Welfare Waivers: How They Really Do Water Down Work Requirements
October 29, 2012
Reform of the federal welfare system in 1996 was heralded as one of the most significant domestic achievements of the nation in modern history. With it, recipients of welfare had to show that they were on a path to self-sufficiency. The program helped facilitate that by requiring beneficiaries to go to work, search for work, or participate in training or education, says Russell Sykes, a senior fellow with the Manhattan Institute.
- Since 1996, welfare caseloads have dropped by more than 50 percent.
- The Temporary Assistance for Needy Families (TANF) program was created as $16.5 billion block grant program for the states.
- For states to keep funding, they had to ensure that 50 percent of adults receiving assistance met work requirements.
- Furthermore, TANF benefits were limited to five years in a lifetime for beneficiaries.
- Assistance in job search and placement were provided by the program as well.
Under the "work-first" paradigm, states were able to let their clients keep more of their earnings before losing welfare assistance. Moreover, there was increased spending on child care and other supports like transportation and job training.
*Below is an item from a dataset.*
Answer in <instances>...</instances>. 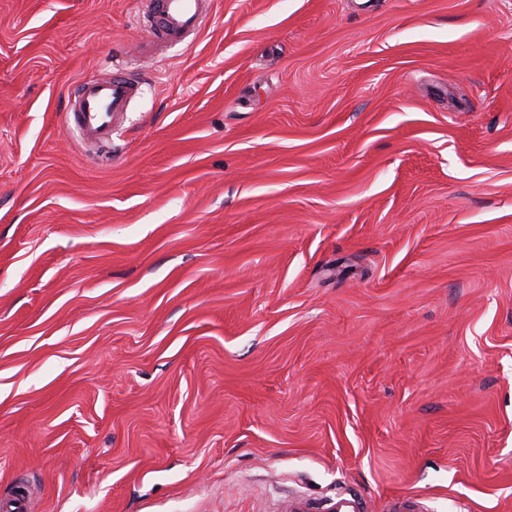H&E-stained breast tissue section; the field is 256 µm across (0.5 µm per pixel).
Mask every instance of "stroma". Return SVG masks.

These achievements could be in jeopardy because of the Department of Health and Human Services' (HHS) announcement that it would waive certain rules to allow states to innovate in finding more effective ways in meeting the goals of TANF. The HHS announcement would undermine work rules by:
- Doing away with work participation rates.
- Extending periods of education and training.
- Liberalizing the counting of subsidized employment.
- Discouraging one-time non-assistance payments.
These waivers are unnecessary considering that states already have flexibility to deliver federal funds how they see fit. For instance, states have leeway to reduce their 50 percent work participation rate. Instead, there are many actions policymakers should take to reform welfare, which start with the reauthorization of the program and its emphasis on work requirements.